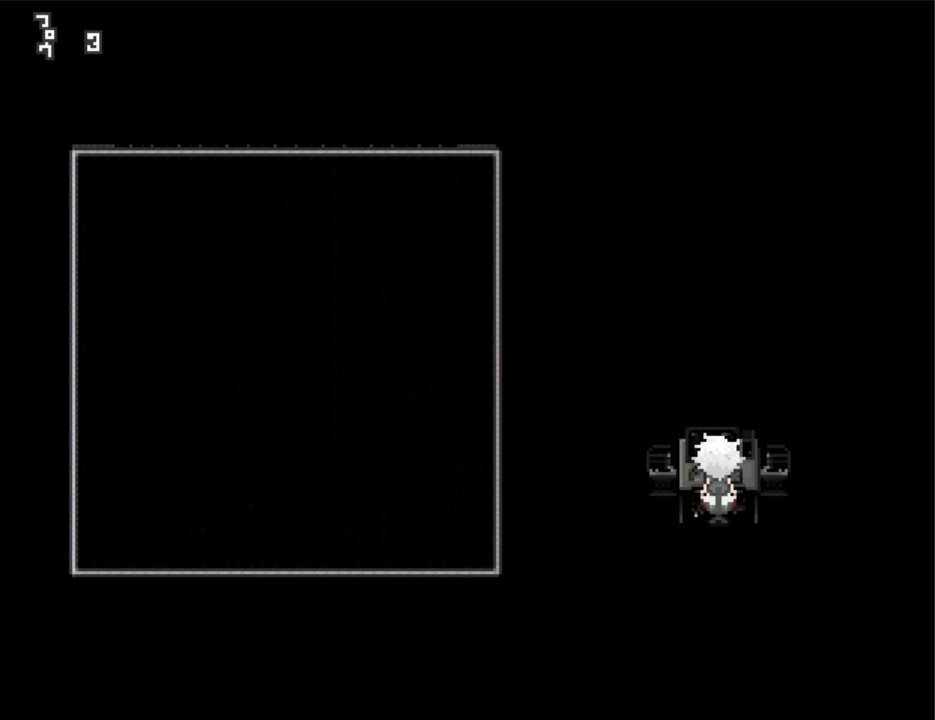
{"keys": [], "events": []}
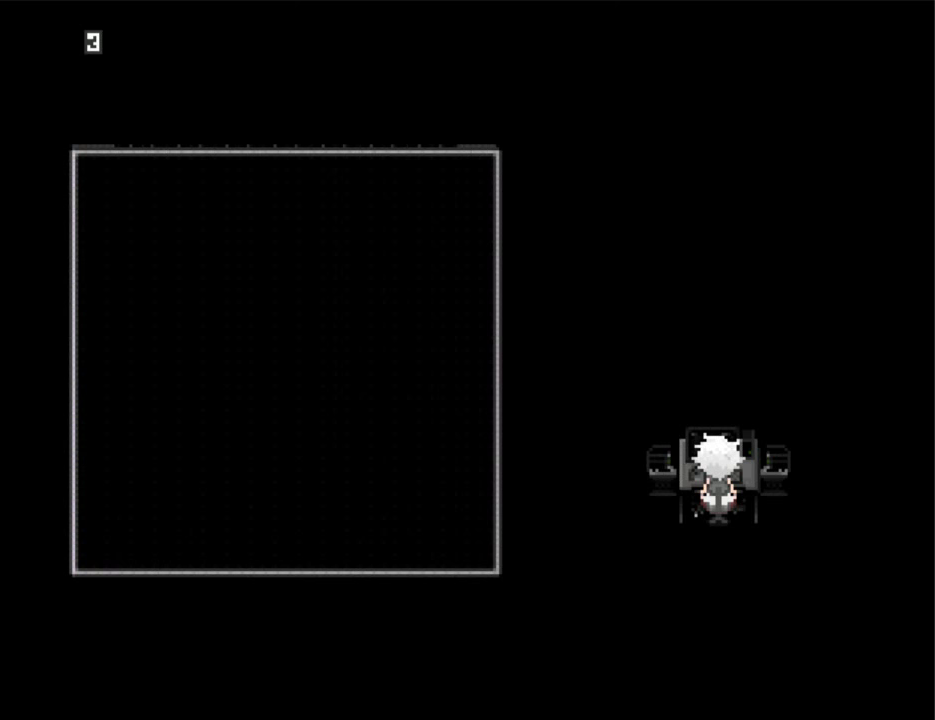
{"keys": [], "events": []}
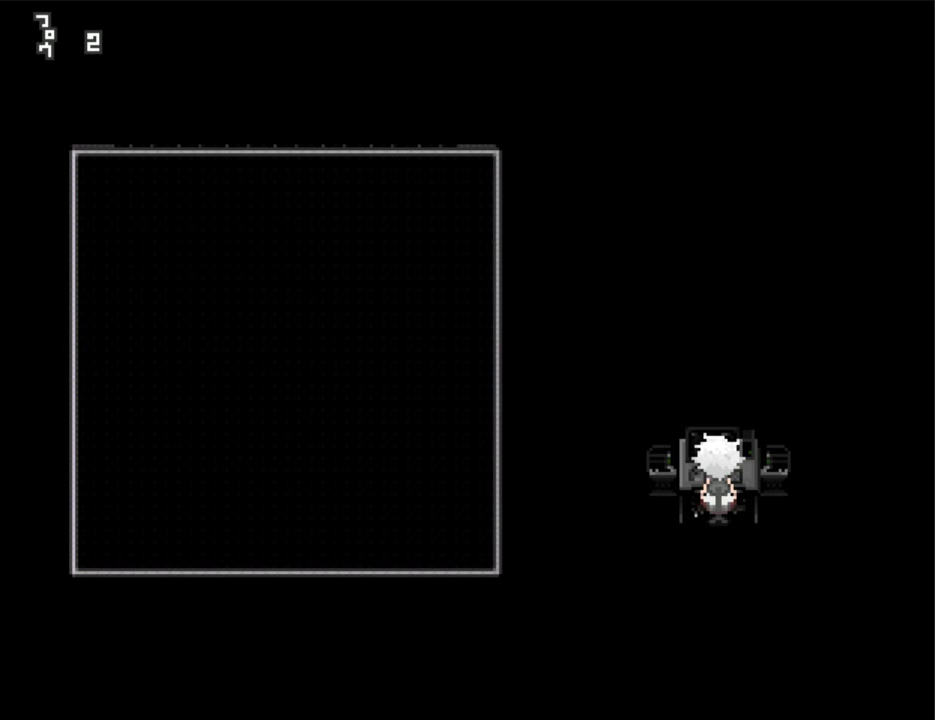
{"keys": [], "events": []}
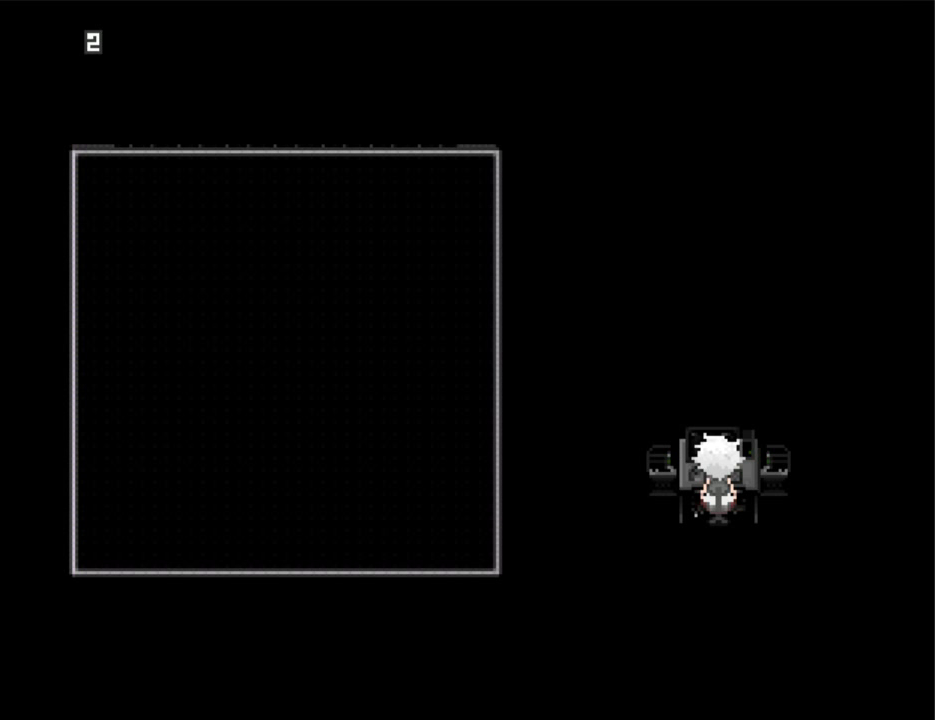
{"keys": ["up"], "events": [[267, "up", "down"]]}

- _The problem_
Could you restate all of the data above word for word and skip every picture?

- _Exercise solution_
{"keys": [], "events": []}
{"keys": [], "events": []}
{"keys": [], "events": []}
{"keys": ["up"], "events": [[267, "up", "down"]]}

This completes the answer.